Supervised UMAP leverages label information during embedding construction, producing superior separation for classification tasks:

# Standard unsupervised UMAP
reducer_unsupervised = umap.UMAP(random_state=42)
embedding_unsupervised = reducer_unsupervised.fit_transform(X)

# Supervised UMAP with target labels
reducer_supervised = umap.UMAP(random_state=42)
embedding_supervised = reducer_supervised.fit_transform(X, y=y)

# Visualize both
fig, (ax1, ax2) = plt.subplots(1, 2, figsize=(16, 6))

ax1.scatter(embedding_unsupervised[:, 0], embedding_unsupervised[:, 1],
           c=y, cmap='Spectral', s=5, alpha=0.7)
ax1.set_title('Unsupervised UMAP')

ax2.scatter(embedding_supervised[:, 0], embedding_supervised[:, 1],
           c=y, cmap='Spectral', s=5, alpha=0.7)
ax2.set_title('Supervised UMAP')

plt.tight_layout()
plt.show()

Key best practices:

Always scale your data before applying UMAP, especially when features have different units or ranges
Use cosine distance for text embeddings or normalized vectors
Start with n_neighbors=15 and adjust based on your data size (larger datasets benefit from higher values)
Set min_dist=0.0 when you need maximum cluster separation for downstream clustering
Increase n_components to 10-50 when using UMAP for preprocessing rather than visualization
Use supervised mode when you have labels and care about class separation

Avoid these pitfalls:

Don’t interpret distances between clusters as meaningful (UMAP optimizes local structure)
Don’t apply UMAP to already low-dimensional data (under 10 dimensions)
Don’t use UMAP embeddings for distance-based predictions on new data (use transform method carefully)

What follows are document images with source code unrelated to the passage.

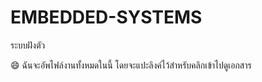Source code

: # EMBEDDED-SYSTEMS
ระบบฝังตัว

😄 ฉันจะอัพไฟล์งานทั้งหมดในนี้ โดยจะแปะลิงค์ไว้สำหรับคลิกเข้าไปดูเอกสาร

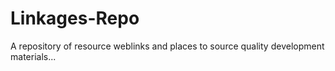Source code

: # Linkages-Repo
 A repository of resource weblinks and places to source quality development materials...
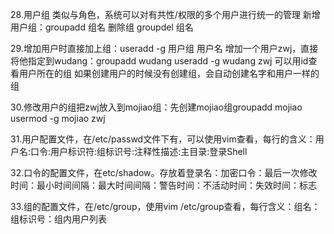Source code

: 28.用户组 类似与角色，系统可以对有共性/权限的多个用户进行统一的管理
新增用户组：groupadd 组名 删除组 groupdel 组名

29.增加用户时直接加上组：useradd -g 用户组 用户名
    增加一个用户zwj，直接将他指定到wudang：groupadd wudang
                                         useradd -g wudang zwj
    可以用id查看用户所在的组
    如果创建用户的时候没有创建组，会自动创建名字和用户一样的组

30.修改用户的组把zwj放入到mojiao组：先创建mojiao组groupadd mojiao usermod -g mojiao zwj

31.用户配置文件，在/etc/passwd文件下有，可以使用vim查看，每行的含义：用户名:口令:用户标识符:组标识号:注释性描述:主目录:登录Shell

32.口令的配置文件，在etc/shadow。存放着登录名：加密口令：最后一次修改时间：最小时间间隔：最大时间间隔：警告时间：不活动时间：失效时间：标志

33.组的配置文件，在/etc/group，使用vim /etc/group查看，每行含义：组名：组标识号：组内用户列表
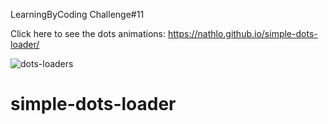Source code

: LearningByCoding Challenge#11

Click here to see the dots animations: https://nathlo.github.io/simple-dots-loader/

![dots-loaders](https://user-images.githubusercontent.com/39729374/151455761-27b01aa2-b021-426d-b7c1-6e25f7046bc1.png)

# simple-dots-loader
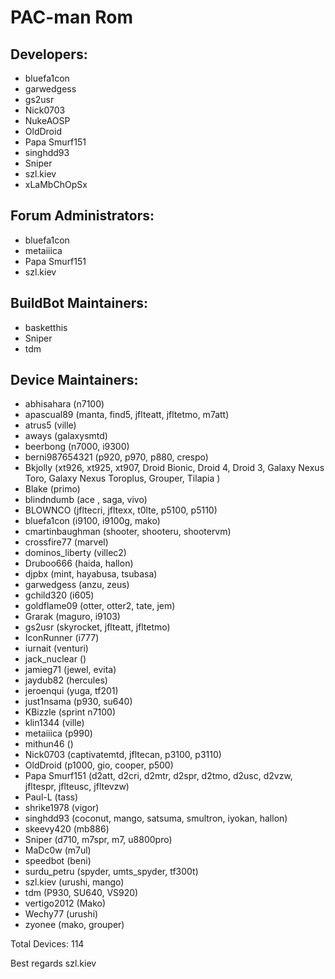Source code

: PAC-man Rom
===========


Developers:
-----------
* bluefa1con
* garwedgess
* gs2usr
* Nick0703
* NukeAOSP
* OldDroid
* Papa Smurf151
* singhdd93
* Sniper
* szl.kiev
* xLaMbChOpSx


Forum Administrators:
----------
* bluefa1con
* metaiiica
* Papa Smurf151
* szl.kiev


BuildBot Maintainers:
----------
* basketthis
* Sniper
* tdm


Device Maintainers:
----------
* abhisahara (n7100)
* apascual89 (manta, find5, jflteatt, jfltetmo, m7att)
* atrus5 (ville)
* aways (galaxysmtd)
* beerbong (n7000, i9300)
* berni987654321 (p920, p970, p880, crespo)
* Bkjolly (xt926, xt925, xt907, Droid Bionic, Droid 4, Droid 3, Galaxy Nexus Toro, Galaxy Nexus Toroplus, Grouper, Tilapia )
* Blake (primo)
* blindndumb (ace , saga, vivo)
* BLOWNCO (jfltecri, jfltexx, t0lte, p5100, p5110)
* bluefa1con (i9100, i9100g, mako)
* cmartinbaughman (shooter, shooteru, shootervm)
* crossfire77 (marvel)
* dominos_liberty (villec2)
* Druboo666 (haida, hallon)
* djpbx (mint, hayabusa, tsubasa)
* garwedgess (anzu, zeus)
* gchild320 (i605)
* goldflame09 (otter, otter2, tate, jem)
* Grarak (maguro, i9103)
* gs2usr (skyrocket, jflteatt, jfltetmo)
* IconRunner (i777)
* iurnait (venturi)
* jack_nuclear ()
* jamieg71 (jewel, evita)
* jaydub82 (hercules)
* jeroenqui (yuga, tf201)
* just1nsama (p930, su640)
* KBizzle (sprint n7100)
* klin1344 (ville)
* metaiiica (p990)
* mithun46 ()
* Nick0703 (captivatemtd, jfltecan, p3100, p3110)
* OldDroid (p1000, gio, cooper, p500)
* Papa Smurf151 (d2att, d2cri, d2mtr, d2spr, d2tmo, d2usc, d2vzw, jfltespr, jflteusc, jfltevzw)
* Paul-L (tass)
* shrike1978 (vigor)
* singhdd93 (coconut, mango, satsuma, smultron, iyokan, hallon)
* skeevy420 (mb886)
* Sniper (d710, m7spr, m7, u8800pro)
* MaDc0w (m7ul)
* speedbot (beni)
* surdu_petru (spyder, umts_spyder, tf300t)
* szl.kiev (urushi, mango)
* tdm (P930, SU640, VS920)
* vertigo2012 (Mako)
* Wechy77 (urushi)
* zyonee (mako, grouper)

Total Devices: 114

Best regards
     szl.kiev
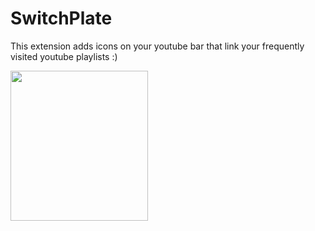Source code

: # SwitchPlate
This extension adds icons on your youtube bar that link your frequently visited youtube playlists :)
<p>
    <img src="screenshot(135).png" width="220" height="240" />
</p>
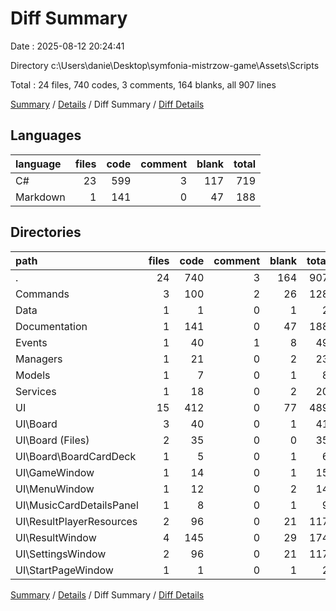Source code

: # Diff Summary

Date : 2025-08-12 20:24:41

Directory c:\\Users\\danie\\Desktop\\symfonia-mistrzow-game\\Assets\\Scripts

Total : 24 files,  740 codes, 3 comments, 164 blanks, all 907 lines

[Summary](results.md) / [Details](details.md) / Diff Summary / [Diff Details](diff-details.md)

## Languages
| language | files | code | comment | blank | total |
| :--- | ---: | ---: | ---: | ---: | ---: |
| C# | 23 | 599 | 3 | 117 | 719 |
| Markdown | 1 | 141 | 0 | 47 | 188 |

## Directories
| path | files | code | comment | blank | total |
| :--- | ---: | ---: | ---: | ---: | ---: |
| . | 24 | 740 | 3 | 164 | 907 |
| Commands | 3 | 100 | 2 | 26 | 128 |
| Data | 1 | 1 | 0 | 1 | 2 |
| Documentation | 1 | 141 | 0 | 47 | 188 |
| Events | 1 | 40 | 1 | 8 | 49 |
| Managers | 1 | 21 | 0 | 2 | 23 |
| Models | 1 | 7 | 0 | 1 | 8 |
| Services | 1 | 18 | 0 | 2 | 20 |
| UI | 15 | 412 | 0 | 77 | 489 |
| UI\\Board | 3 | 40 | 0 | 1 | 41 |
| UI\\Board (Files) | 2 | 35 | 0 | 0 | 35 |
| UI\\Board\\BoardCardDeck | 1 | 5 | 0 | 1 | 6 |
| UI\\GameWindow | 1 | 14 | 0 | 1 | 15 |
| UI\\MenuWindow | 1 | 12 | 0 | 2 | 14 |
| UI\\MusicCardDetailsPanel | 1 | 8 | 0 | 1 | 9 |
| UI\\ResultPlayerResources | 2 | 96 | 0 | 21 | 117 |
| UI\\ResultWindow | 4 | 145 | 0 | 29 | 174 |
| UI\\SettingsWindow | 2 | 96 | 0 | 21 | 117 |
| UI\\StartPageWindow | 1 | 1 | 0 | 1 | 2 |

[Summary](results.md) / [Details](details.md) / Diff Summary / [Diff Details](diff-details.md)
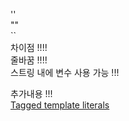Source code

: 
''  
""  
``  
차이점 !!!!  
줄바꿈 !!!!  
스트링 내에 변수 사용 가능 !!!

추가내용 !!!  
[Tagged template literals](https://github.com/chayeoi/TIL/blob/master/javascript/tagged-template-literals.md)
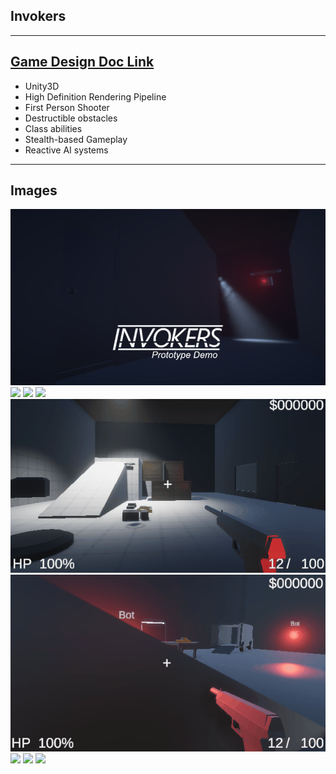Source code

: ## Invokers

---
[Game Design Doc Link](https://docs.google.com/document/d/13KQyduSWmoAuqiHuFU_YegeXJFburoLa2nXcoRL6rog/edit?usp=sharing)
---
* Unity3D
* High Definition Rendering Pipeline
* First Person Shooter
* Destructible obstacles
* Class abilities
* Stealth-based Gameplay
* Reactive AI systems
---
Images
---
<img src="images/Invokers_StoreHeader.png?raw=true"/>
<img src="images/FPSv1.gif?raw=true"/>
<img src="images/FPSv2.gif?raw=true"/>
<img src="images/FPSv3.gif?raw=true"/>
<img src="images/FPSv4.gif?raw=true"/>
<img src="images/FPSv5.gif?raw=true"/>
<img src="images/FPSv6.gif?raw=true"/>
<img src="images/FPSv7.gif?raw=true"/>
<img src="images/FPSv8.gif?raw=true"/>
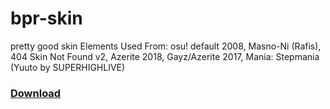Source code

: # bpr-skin
pretty good skin
Elements Used From: osu! default 2008, Masno-Ni (Rafis), 404 Skin Not Found v2, Azerite 2018, Gayz/Azerite 2017, Mania: Stepmania (Yuuto by SUPERHIGHLIVE)
### [Download](https://github.com/BowiePro/bpr-skin/releases "Releases")
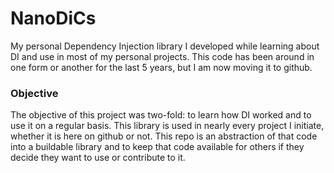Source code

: # NanoDiCs
My personal Dependency Injection library I developed while learning about DI and use in most of my personal projects. This code has been around in one form or another for the last 5 years, but I am now moving it to github.

### Objective
The objective of this project was two-fold: to learn how DI worked and to use it on a regular basis. This library is used in nearly every project I initiate, whether it is here on github or not. This repo is an abstraction of that code into a buildable library and to keep that code available for others if they decide they want to use or contribute to it.

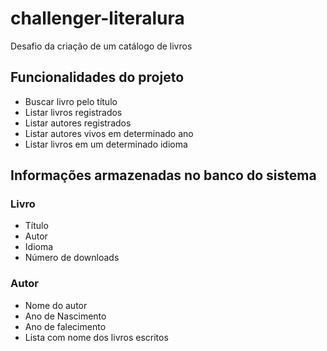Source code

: <h1>challenger-literalura</h1>
Desafio da criação de um catálogo de livros

<h2>Funcionalidades do projeto</h2>
<ul>
    <li>Buscar livro pelo título</li>
    <li>Listar livros registrados</li>
    <li>Listar autores registrados</li>
    <li>Listar autores vivos em determinado ano</li>
    <li>Listar livros em um determinado idioma</li>
</ul>

<h2>Informações armazenadas no banco do sistema</h2>
<h3>Livro</h3>
<ul>
    <li>Título</li>
    <li>Autor</li>
    <li>Idioma</li>
    <li>Número de downloads</li>
</ul>

<h3>Autor</h3>
<ul>
    <li>Nome do autor</li>
    <li>Ano de Nascimento</li>
    <li>Ano de falecimento</li>
    <li>Lista com nome dos livros escritos</li>
</ul>
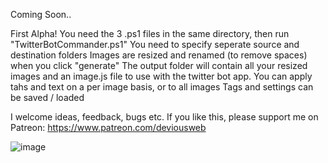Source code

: Coming Soon..



First Alpha!
You need the 3 .ps1 files in the same directory, then run "TwitterBotCommander.ps1"
You need to specify seperate source and destination folders
Images are resized and renamed (to remove spaces) when you click "generate"
The output folder will contain all your resized images and an image.js file to use with the twitter bot app.
You can apply tahs and text on a per image basis, or to all images
Tags and settings can be saved / loaded

I welcome ideas, feedback, bugs etc.
If you like this, please support me on Patreon: https://www.patreon.com/deviousweb

![image](https://user-images.githubusercontent.com/5197831/114541458-aa17ca00-9c4e-11eb-8e9d-63a39ffbe2cc.png)

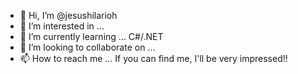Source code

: - 👋 Hi, I’m @jesushilarioh
- 👀 I’m interested in ... 
- 🌱 I’m currently learning ... C#/.NET
- 💞️ I’m looking to collaborate on ... 
- 📫 How to reach me ... If you can find me, I'll be very impressed!! 

<!---
jesushilarioh/jesushilarioh is a ✨ special ✨ repository because its `README.md` (this file) appears on your GitHub profile.
You can click the Preview link to take a look at your changes.
--->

UMAP transforms how we work with high-dimensional data. Its speed, quality, and flexibility make it indispensable for modern machine learning workflows. Start with the examples above, experiment with parameters on your specific data, and you’ll quickly develop intuition for when and how to deploy this powerful technique.